What dominates over supplements — the actual treatment
- Clinical evaluation — the Edinburgh Postnatal Depression Scale (EPDS) is widely used; a score of 13+ suggests probable depression and 10–12 warrants follow-up. Universal screening at postpartum visits is recommended.
- Psychotherapy — interpersonal therapy (IPT) and cognitive-behavioural therapy (CBT) have the strongest evidence base for PPD. Available individually, in group settings, or via telehealth.
- Pharmacotherapy — SSRIs (sertraline has the most lactation safety data; paroxetine, escitalopram are alternatives) for moderate-to-severe PPD; brexanolone (IV, inpatient) or zuranolone (oral, FDA-approved 2023) for severe PPD with rapid-onset evidence.
- Sleep optimisation — fragmented postpartum sleep is a major contributor to mood symptoms; pragmatic strategies (partner taking nighttime feedings on alternating nights, support for daytime rest, ruling out sleep apnea) often produce significant benefit.
- Social support — partner support, peer support (PPD-specific groups), practical help with infant care and household tasks have substantial mood impact.
- Light exposure — morning bright light exposure has small mood benefit; particularly relevant for users with restricted outdoor time.
- Physical activity — once cleared by obstetric provider, walking and gentle aerobic activity have modest antidepressant effect.
- Thyroid assessment — postpartum thyroiditis can mimic or worsen depression; TSH check is reasonable in persistent PPD.
What to skip
- St. John's Wort for PPD — has efficacy in mild-to-moderate depression but interacts with many medications including hormonal contraception and SSRIs; safety in lactation is not well-established.
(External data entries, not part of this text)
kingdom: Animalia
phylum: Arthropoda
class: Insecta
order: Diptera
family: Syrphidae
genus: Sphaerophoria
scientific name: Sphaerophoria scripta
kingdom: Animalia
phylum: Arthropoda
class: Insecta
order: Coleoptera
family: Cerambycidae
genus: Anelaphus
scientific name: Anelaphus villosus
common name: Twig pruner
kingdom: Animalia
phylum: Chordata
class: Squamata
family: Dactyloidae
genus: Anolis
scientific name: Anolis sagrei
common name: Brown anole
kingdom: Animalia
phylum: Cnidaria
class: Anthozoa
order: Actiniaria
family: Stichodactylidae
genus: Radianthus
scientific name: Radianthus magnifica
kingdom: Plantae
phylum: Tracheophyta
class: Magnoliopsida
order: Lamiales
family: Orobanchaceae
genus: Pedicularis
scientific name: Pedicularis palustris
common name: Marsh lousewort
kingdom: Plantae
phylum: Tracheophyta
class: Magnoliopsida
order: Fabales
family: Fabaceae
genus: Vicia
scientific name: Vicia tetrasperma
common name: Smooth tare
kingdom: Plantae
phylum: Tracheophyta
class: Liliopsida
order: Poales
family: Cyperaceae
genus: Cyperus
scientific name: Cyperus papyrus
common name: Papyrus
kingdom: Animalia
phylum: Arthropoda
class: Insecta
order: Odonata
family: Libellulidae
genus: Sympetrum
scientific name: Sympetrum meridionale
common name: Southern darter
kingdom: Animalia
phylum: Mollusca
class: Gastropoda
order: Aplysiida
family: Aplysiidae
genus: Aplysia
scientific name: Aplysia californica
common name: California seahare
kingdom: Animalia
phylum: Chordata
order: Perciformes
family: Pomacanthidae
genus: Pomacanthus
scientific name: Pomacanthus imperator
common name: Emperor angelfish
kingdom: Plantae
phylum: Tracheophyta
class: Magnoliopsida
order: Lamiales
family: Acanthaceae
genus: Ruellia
Discuss with prescriber if considering.
- 5-HTP combined with SSRIs — risk of serotonin syndrome. Avoid combining without prescriber knowledge.
- SAM-e during lactation — limited lactation safety data; not the first-line choice in PPD.
- "Adrenal fatigue" stacks — adrenal fatigue is not a recognised medical entity; treating "adrenal fatigue" can delay appropriate PPD evaluation.
- High-dose B6 for "premenstrual / postpartum mood" — chronic high-dose B6 (>100 mg/day) causes peripheral neuropathy.
- Cannabis / CBD products for PPD — limited evidence; lactation safety concerns; THC passes into breastmilk.
- "Placenta encapsulation" — no RCT evidence for mood benefit; safety concerns about contamination (CDC has documented infant Group B Strep transmission via placenta capsules).
What to track
The Edinburgh Postnatal Depression Scale (EPDS) is the standard validated screening tool — 10 items, takes ~5 minutes. Re-administer at intervals during treatment. Beyond formal scoring, track sleep (independent of newborn-driven disruption), appetite, energy, and ability to function with infant care. Adjuvant supplement effects on PPD are small; the trend should be evaluated alongside ongoing clinical care, not in isolation.